■ **RECORDS TO USE**
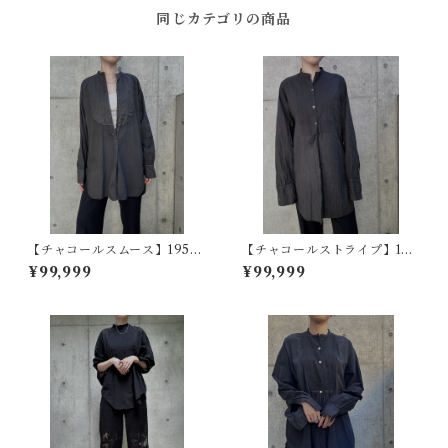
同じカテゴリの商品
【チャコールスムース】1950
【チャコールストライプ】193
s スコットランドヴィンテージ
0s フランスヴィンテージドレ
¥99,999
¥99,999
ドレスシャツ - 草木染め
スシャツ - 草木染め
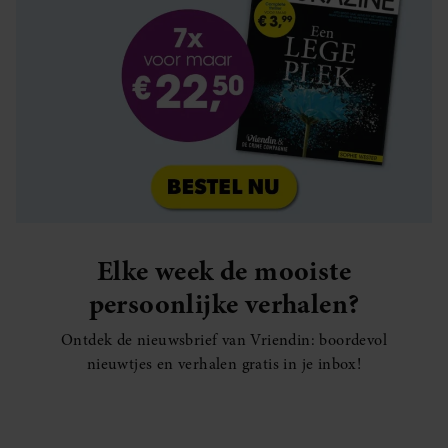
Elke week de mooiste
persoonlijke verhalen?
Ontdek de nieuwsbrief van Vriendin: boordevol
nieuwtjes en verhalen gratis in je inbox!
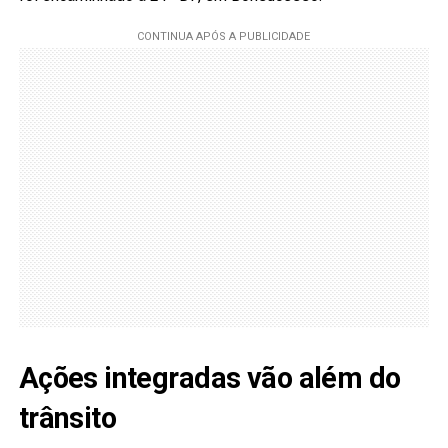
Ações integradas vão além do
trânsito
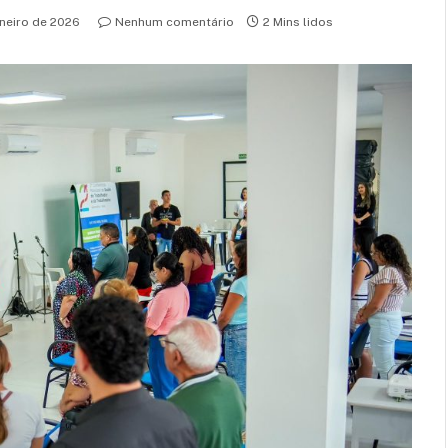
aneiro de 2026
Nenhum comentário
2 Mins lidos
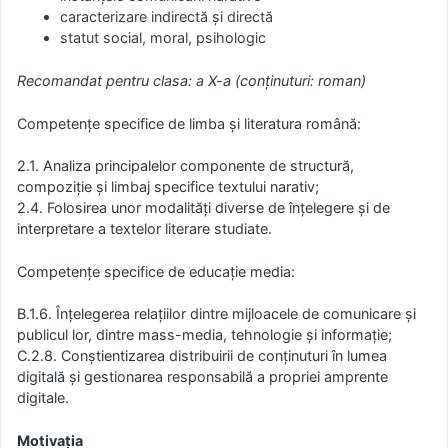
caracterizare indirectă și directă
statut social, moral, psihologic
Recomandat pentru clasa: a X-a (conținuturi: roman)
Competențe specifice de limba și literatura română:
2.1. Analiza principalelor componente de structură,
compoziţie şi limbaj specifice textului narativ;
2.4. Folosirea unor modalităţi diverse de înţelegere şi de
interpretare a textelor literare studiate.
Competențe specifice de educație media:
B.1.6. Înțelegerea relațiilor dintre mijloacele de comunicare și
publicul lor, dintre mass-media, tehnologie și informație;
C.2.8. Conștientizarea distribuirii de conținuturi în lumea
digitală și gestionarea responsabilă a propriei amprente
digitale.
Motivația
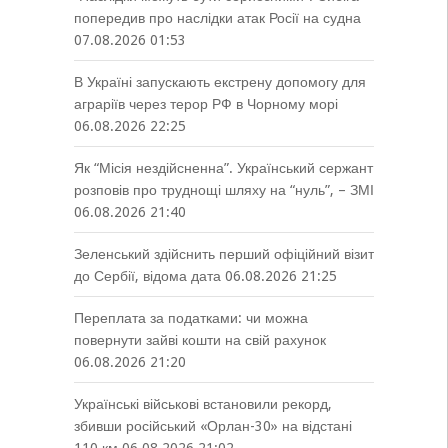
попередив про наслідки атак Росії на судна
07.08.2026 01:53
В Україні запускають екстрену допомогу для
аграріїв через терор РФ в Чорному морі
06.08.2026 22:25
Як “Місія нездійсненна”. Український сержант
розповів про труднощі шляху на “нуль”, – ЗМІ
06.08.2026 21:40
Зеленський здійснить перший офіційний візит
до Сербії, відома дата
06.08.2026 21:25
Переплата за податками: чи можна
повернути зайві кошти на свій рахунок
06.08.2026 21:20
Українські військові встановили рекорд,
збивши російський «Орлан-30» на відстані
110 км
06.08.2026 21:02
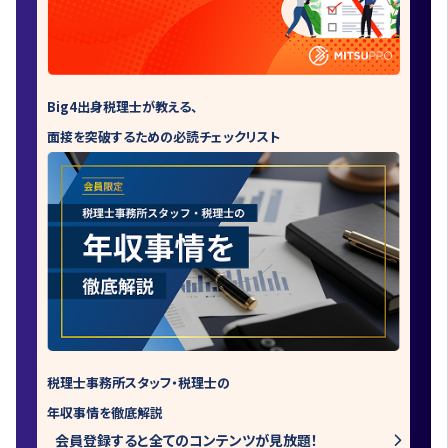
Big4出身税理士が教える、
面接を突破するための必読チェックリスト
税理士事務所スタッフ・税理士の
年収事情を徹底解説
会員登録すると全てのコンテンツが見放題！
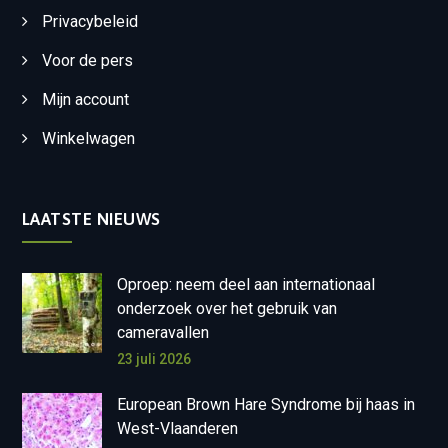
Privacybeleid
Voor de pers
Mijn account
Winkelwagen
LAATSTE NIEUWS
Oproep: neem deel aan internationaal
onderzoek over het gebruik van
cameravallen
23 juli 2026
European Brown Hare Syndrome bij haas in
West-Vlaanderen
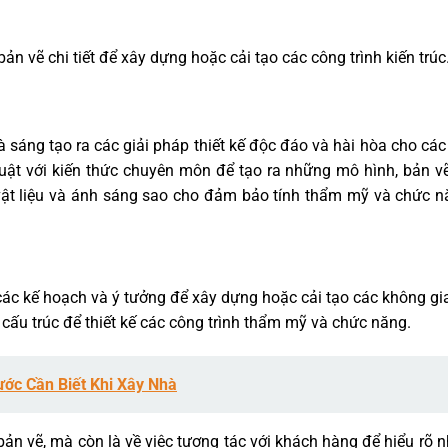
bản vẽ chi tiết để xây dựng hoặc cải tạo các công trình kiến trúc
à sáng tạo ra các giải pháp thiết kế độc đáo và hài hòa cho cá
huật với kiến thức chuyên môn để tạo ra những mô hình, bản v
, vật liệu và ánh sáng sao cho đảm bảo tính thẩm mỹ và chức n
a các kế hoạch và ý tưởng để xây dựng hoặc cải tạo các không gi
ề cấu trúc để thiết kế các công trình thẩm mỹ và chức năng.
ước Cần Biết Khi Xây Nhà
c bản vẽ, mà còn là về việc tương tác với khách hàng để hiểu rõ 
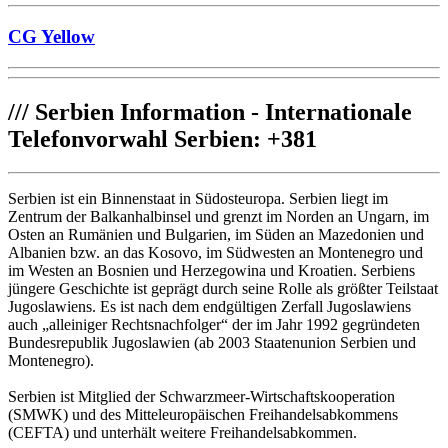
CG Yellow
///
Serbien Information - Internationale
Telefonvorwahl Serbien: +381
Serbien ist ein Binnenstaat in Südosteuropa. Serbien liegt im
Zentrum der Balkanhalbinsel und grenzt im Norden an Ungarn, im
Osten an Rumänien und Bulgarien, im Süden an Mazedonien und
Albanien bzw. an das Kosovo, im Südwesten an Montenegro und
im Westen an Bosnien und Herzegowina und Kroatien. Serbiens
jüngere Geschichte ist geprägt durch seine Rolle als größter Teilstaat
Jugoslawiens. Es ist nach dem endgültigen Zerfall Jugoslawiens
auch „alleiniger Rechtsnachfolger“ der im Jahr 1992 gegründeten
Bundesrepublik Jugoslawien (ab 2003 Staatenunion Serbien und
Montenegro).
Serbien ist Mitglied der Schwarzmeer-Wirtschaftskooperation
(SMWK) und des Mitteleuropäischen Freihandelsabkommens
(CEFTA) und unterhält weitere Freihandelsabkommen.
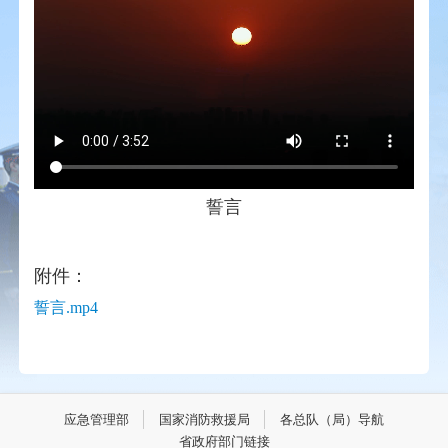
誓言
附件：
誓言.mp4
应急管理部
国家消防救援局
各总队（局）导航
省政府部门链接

■ **PROBLEM DESCRIPTION**
Starting at the line containing "Переплата за податками: чи можна" and stopping at the line containing "West-Vlaanderen", output every line above exactly, both ends included, with pictures omitted.

■ **TASK SOLUTION**
Переплата за податками: чи можна
повернути зайві кошти на свій рахунок
06.08.2026 21:20
Українські військові встановили рекорд,
збивши російський «Орлан-30» на відстані
110 км
06.08.2026 21:02
Big4出身税理士が教える、
面接を突破するための必読チェックリスト
税理士事務所スタッフ・税理士の
年収事情を徹底解説
会員登録すると全てのコンテンツが見放題！
Privacybeleid
Voor de pers
Mijn account
Winkelwagen
LAATSTE NIEUWS
Oproep: neem deel aan internationaal
onderzoek over het gebruik van
cameravallen
23 juli 2026
European Brown Hare Syndrome bij haas in
West-Vlaanderen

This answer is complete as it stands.